痕跡
「全く、″この世に生きるに相応しい″とは、よく言ってくれたもんさ。間明くんも、そう思うでしょ?」
同意を求められても、イマイチピンと来なかった。生きることに相応しいも何も、ないだろ。生きてるんだし、ただ在るだけ。
「心中は承ってないのに、勘弁してほしいね」
「また物騒な単語が出たな」
「そりゃあもう、毎日命がけだよ!」
その割には、手を組んだ向こう側で笑顔を浮かべている。
「僕が、いつまで″僕として″今日を生きられるかわからないんだからさ」
──「君が今日を生きているのなら、僕は全身全霊をかけよう」
連想したのは、俺や垣内に語りかけていた特徴的な言葉。
「よく、わかんねえな……」
ただ、言い方が大袈裟なだけじゃないのか?
「済くんの生きた証は、誰かの功績に″とって代わられた″」
「はあ?」
とって代わる? 何が。……記憶が?
「あそこに座ってる済が、済じゃないっていうのかよ」
「本人が言ってたでしょ? ────だって」
馬鹿げてる。どこからどう見たって、俺の幼馴染だろうが。
「君を騙そうとしてるって?」
済のことは、俺なりに熟知しているつもりだ。
だからこそ、現状が受け入れがたい。あり得ないことばかりが起こっている。
頭が割れそうだ。
「僕はともかく。済くんは、君を欺くような人なの?」
首を振る。それだけはない。絶対に。
真関さんも済の人となりを知っていた。どんな付き合いか、俺にはわからない。けど、済の異変に気づいた人に違いなかった。
深呼吸をして────の様子を見た。
外見上は、済かけるだ。
けれど、書類に目を通す姿に抱いた、違和感。
耳に届く、ボールペンをノックする音。思考に耽る時の癖が済のそれと違う。
俺を見る眼差しも、済からはかけ離れていた。
済は、事件の臭いを嗅ぎ付けた先から首を突っ込む。
あからさまな行動もあれば、日常会話に扮してカマをかけることもあった。
先客を優先するなら、俺とは後日時間をとるだろう。例え、俺のことを忘れていたとしても。必ず。

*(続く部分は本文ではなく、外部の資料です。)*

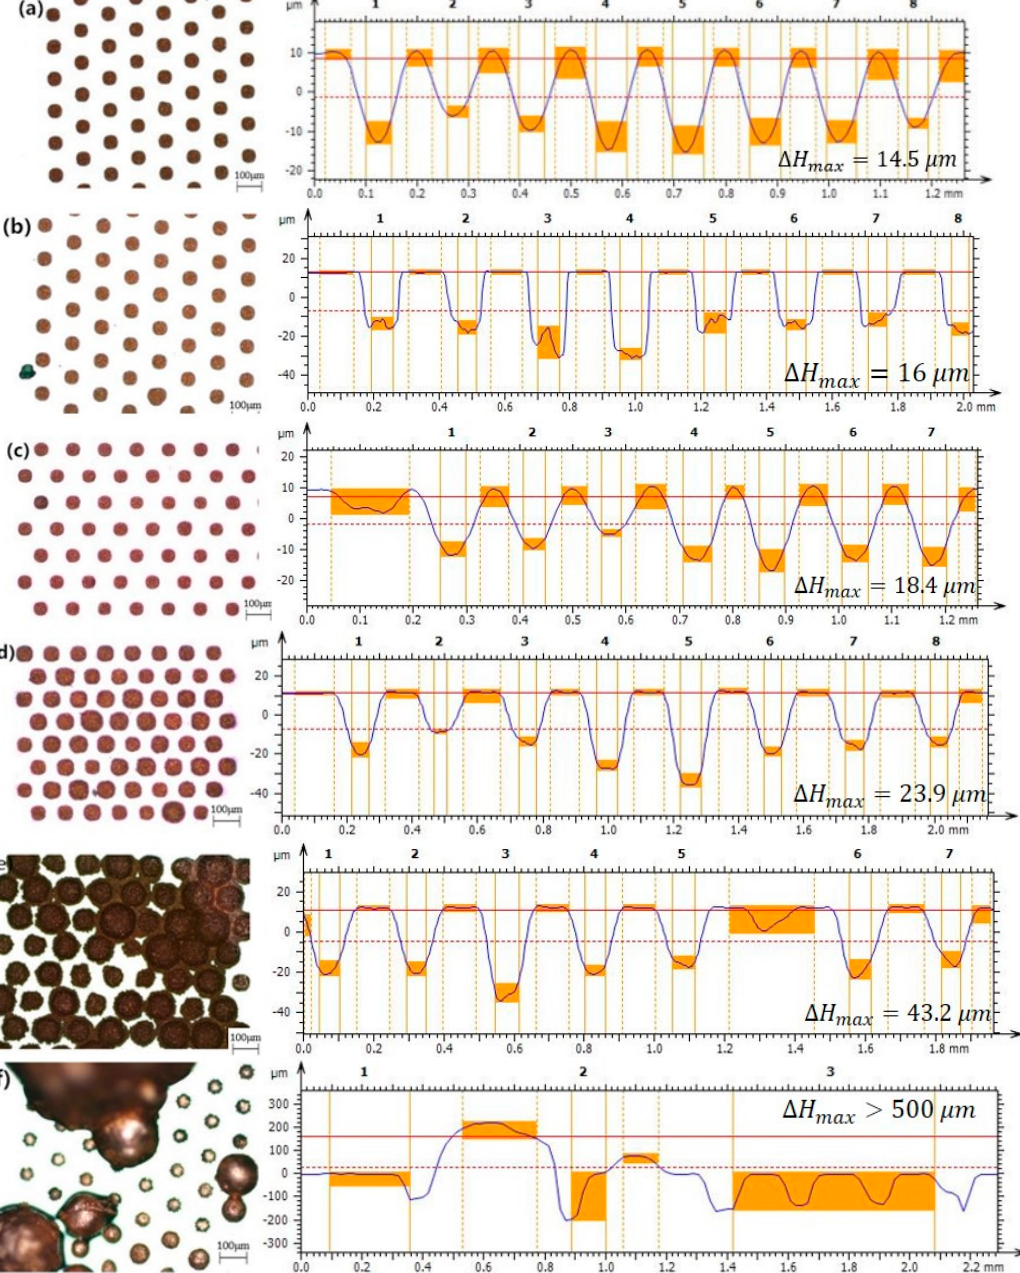
Figure 5. Top views and profile height diagram taken from the section displaying the greatest height difference under different current conditions using an optical microscope and a confocal displacement detector: ( a ) 0.5 A/dm 2 , ( b ) 1 A/dm 2 , ( c ) 1.25 A/dm 2 , ( d ) 1.5 A/dm 2 , ( e ) 1.75 A/dm 2 , and ( f ) 2 A/dm 2 .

興味の果てが世界の果て。それが、俺が知る済の性分だった。
「全く、大層な信頼だ。……ああ、刷り込みの範疇だっけ?」
「電話したときはまだ、済だった」
俺のことを覚えていたし、金のナイフの食いつきもよかった。
いつ? どうして。済にいったい何が?
────は、俺を同期だと言い、ジャケットに、金の蔦を象ったバッジをつけていた。
すなわち、銀行員。
済の職業は、ライターだった。収集癖が激しい情報通の済にぴったりだと納得した記憶が、俺の中にある。
真関さんの紹介のときに名刺をもらったはずだ。勤め先の記載は──ある。
企業名である″エウヘメタル通信社″、事業所の住所、済の名前と連絡先が、確かにあった。
「……俺はどうして、真関さんのことを忘れたんだ?」
「忘れてること? たくさんあるぜ。君は、どれだけ梅干しを食べてきたか覚えてるっていうの?」
「覚えてられないくらいだな……」
「種を飲み込んだ数は?」
「それはゼロだろ」
「梅の木が生えてくる! って焦ったことあるでしょ」
口の中だけじゃなくて顔まで酸っぱくなる話だな……。
「済はどうして、俺と真関さんが親友なのを黙ってたんだ?」
俺が記憶喪失だと気づいたなら、予め教えてくれていてもよさそうなのに。齟齬が生じたら、回り道になりかねない。
済の口から話を聞いていれば、真関さんの話だってもう少し真に受けられた。それがどれだけ突飛な話だったとしても。
俺と親しかったのなら尚更だ。親しい人と話すことで、失った記憶が蘇る……とまではいかなくても、俺の中の空白は埋まる。
……俺が真関さんと無関係だと思っていた? それとも、余計な混乱をしないように?
そもそも──、済はどうして、済自身が真関さんと親しい前提で話さなかったんだろう?
「そりゃあ、済くんが僕のことを忘れているからだね」
想像の外。緩やかなカーブを描いた球が飛ぶ。
日常の延長線であるかのように言葉は続いた。